Ancien Secrétaire général de l’Élysée et ancien ministre des Affaires étrangères, Hubert Védrine répond à mes questions à l’occasion de la parution de son ouvrage, Camus, notre rempart, aux Éditions Plon.
Vous consacrez un livre à Albert Camus. Difficile de savoir comment il analyserait les événements actuels, mais vous lancez des pistes :
Distinguerait il entre moralisme et morale ?
Camus est très moral, au sens le plus courant du terme, cela me paraît évident. Mais il ne se définit pas comme un moraliste. En tout cas pas au sens du prêchi prêcha moderne. D’ailleurs, il avait lui-même écarté cette étiquette dont on l’affublait en disant qu’il était las de ce « gargarisme ». Mais quand il affirme en 1952 dans L’homme révolté, ce qui sera le déclencheur de sa rupture avec Les Temps Modernes et les sartriens, que, même si il y a beaucoup de raisons de se révolter, cela ne justifie pas tout, et notamment pas le meurtre politique, ni les camps (le goulag) et l’aveuglement volontaire face à tous les totalitarismes. Et là, on est clairement dans une position à la fois politique et morale, éthique.
Plutôt realpolitik qu’irrealpolitik ?!
Je ne pense pas qu’il aurait aimé le terme « realpolitik », encore très connoté à son époque. Quant à « l’irrealpolitik », c’est une formule de moi pour définir l’aveuglement de l’Occident dans les trente dernières années et son obsession de répandre partout ses valeurs universelles après avoir triomphé de l’URSS, méconnaissant l’état du monde et notamment ce que l’on appelle maintenant le Sud Global. Mais ne soyons pas anachroniques. Pour revenir à Camus, le fait qu’il ait cru jusqu’à sa mort à un compromis impossible et qu’il ait été déchiré sur l’Algérie (cf. sa rupture avec Jean Daniel), l’auraient en tout cas protégé, selon moi, de tout manichéisme. Ce qui est déjà le début du réalisme.
« Empêcher que le monde se défasse », toujours d’actualité ?

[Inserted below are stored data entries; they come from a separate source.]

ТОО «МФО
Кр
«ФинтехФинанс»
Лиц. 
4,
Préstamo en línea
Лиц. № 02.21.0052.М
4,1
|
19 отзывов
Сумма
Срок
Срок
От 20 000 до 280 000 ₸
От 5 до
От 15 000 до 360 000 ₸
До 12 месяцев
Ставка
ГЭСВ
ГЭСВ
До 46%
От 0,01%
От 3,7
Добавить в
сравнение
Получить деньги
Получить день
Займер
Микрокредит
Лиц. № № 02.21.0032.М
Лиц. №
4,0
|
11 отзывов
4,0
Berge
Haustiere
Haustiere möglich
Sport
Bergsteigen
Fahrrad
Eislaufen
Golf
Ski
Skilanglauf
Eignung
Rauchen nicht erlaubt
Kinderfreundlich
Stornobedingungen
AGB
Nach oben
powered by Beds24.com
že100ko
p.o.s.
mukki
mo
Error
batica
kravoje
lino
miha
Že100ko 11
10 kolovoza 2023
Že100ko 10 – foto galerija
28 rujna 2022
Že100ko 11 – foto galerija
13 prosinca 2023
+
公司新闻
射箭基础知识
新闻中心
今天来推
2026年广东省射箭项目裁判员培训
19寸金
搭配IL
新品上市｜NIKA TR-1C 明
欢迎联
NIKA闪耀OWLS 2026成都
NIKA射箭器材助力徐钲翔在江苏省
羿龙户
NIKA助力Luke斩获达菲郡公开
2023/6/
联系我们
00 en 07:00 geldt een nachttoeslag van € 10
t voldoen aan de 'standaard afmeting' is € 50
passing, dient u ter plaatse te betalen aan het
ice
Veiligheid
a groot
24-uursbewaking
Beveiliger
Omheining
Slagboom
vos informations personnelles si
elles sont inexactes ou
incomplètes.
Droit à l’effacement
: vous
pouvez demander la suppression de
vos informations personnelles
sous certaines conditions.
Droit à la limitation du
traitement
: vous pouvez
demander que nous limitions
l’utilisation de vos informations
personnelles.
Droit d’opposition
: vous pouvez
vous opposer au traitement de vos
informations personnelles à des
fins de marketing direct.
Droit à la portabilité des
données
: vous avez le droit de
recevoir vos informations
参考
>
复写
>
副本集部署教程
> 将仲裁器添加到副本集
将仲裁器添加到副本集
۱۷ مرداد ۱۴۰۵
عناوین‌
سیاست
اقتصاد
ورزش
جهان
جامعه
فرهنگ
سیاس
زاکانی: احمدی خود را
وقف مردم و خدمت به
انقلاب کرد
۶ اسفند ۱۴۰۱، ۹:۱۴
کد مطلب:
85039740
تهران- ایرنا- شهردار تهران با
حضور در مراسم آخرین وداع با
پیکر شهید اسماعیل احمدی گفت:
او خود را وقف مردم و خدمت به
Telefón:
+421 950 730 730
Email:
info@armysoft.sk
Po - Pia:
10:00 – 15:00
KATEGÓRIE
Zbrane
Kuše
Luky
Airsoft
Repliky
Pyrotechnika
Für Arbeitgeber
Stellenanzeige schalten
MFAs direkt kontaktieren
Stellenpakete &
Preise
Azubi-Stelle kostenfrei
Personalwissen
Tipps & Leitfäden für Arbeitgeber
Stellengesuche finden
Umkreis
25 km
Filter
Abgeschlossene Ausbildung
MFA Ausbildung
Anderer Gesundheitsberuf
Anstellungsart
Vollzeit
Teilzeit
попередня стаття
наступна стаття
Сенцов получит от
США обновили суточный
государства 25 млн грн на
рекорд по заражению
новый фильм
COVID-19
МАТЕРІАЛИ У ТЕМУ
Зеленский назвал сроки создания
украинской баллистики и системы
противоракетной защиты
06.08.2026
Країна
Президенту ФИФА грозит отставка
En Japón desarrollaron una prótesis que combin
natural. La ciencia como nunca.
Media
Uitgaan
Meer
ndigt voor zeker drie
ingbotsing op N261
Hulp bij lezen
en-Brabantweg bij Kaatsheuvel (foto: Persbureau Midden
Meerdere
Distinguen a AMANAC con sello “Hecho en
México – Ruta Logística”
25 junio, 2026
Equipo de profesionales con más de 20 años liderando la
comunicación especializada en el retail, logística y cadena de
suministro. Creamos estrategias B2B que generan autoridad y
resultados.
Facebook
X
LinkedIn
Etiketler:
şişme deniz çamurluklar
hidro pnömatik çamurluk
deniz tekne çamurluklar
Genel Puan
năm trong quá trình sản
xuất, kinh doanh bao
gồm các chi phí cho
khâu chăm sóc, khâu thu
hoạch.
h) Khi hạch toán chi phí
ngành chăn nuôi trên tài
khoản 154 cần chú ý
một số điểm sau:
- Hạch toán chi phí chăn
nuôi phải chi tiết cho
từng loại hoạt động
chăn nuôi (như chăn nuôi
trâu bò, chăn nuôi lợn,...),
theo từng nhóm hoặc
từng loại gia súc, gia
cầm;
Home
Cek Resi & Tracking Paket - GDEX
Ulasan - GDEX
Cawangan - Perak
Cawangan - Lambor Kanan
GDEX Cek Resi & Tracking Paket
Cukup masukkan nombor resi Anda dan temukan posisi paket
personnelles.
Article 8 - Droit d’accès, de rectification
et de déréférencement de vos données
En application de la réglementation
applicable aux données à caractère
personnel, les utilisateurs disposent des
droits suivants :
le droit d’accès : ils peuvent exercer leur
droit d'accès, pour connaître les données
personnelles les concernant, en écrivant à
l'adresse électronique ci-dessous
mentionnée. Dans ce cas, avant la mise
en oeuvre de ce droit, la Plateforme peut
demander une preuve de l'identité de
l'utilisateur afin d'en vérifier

Je pense en effet que sa magnifique formule du Discours de Suède (« empêcher que le monde ne se défasse ») qu’il employait en référence à la peur d’une guerre nucléaire, s’applique parfaitement aujourd’hui à la nécessité vitale de ne pas perdre la course de vitesse entre la détérioration des conditions de vie et donc de survie sur la planète, et l’écologisation (adaptation/invention) de tous les modes de production, de déplacement et de vie. Je ne l’imagine pas, s’il avait survécu, engagé dans un parti politique (il se disait embarqué dans son époque mais se méfiait de l’engagement), même pas écologique, mais ses textes montrent une vraie sensibilité précoce sur ce sujet, via son amour de la nature.
Ni Sartre, ni Aron ?
Aron, Sartre et Camus sont trois personnalités considérables de l’après-guerre en France. Il ne s’agit pas d’un triangle équilatéral. Au début, Sartre est séduit par ce jeune Camus – Simone aussi -, qui est pour lui un véritable ami, un compagnon, dans le Saint Germain des Prés de la Libération. Il trouve que c’est un romancier talentueux, mais que, quand même, intellectuellement, il n’est pas tout à fait à son niveau. Sartre est agrégé de philosophie, alors que Camus était boursier du lycée d’Alger, même s’il a eu après un très bon prof de philo, Jean Grenier. Et après tout ! Donc il y a chez Sartre un peu de condescendance, de snobisme académique, avant même la rupture idéologique. Rien de tel chez Camus, qui manifestement admire l’intelligence et le talent de Sartre, mais qui n’acceptera pas d’être entraîné par celui-ci dans la dérive progressiste, ce qui veut dire, à l’époque, stalinienne. Il sera blessé et meurtri de cette rupture et des attaques des Temps modernes. Mais il l’assumera avec un courage stoïque. C’est d’autant plus frappant qu’il était à peu près seul face à cette cancel culture de l’époque.
Aron, c’est autre chose. Il n’a apparemment que de la sympathie pour Camus. Il a de la considération en partie confraternelle pour Sartre, normalien lui aussi. Mais en réalité, le seul esprit à l’époque que Aron juge à son niveau (tout en se trompant, à mon avis, souvent) est le Général de Gaulle.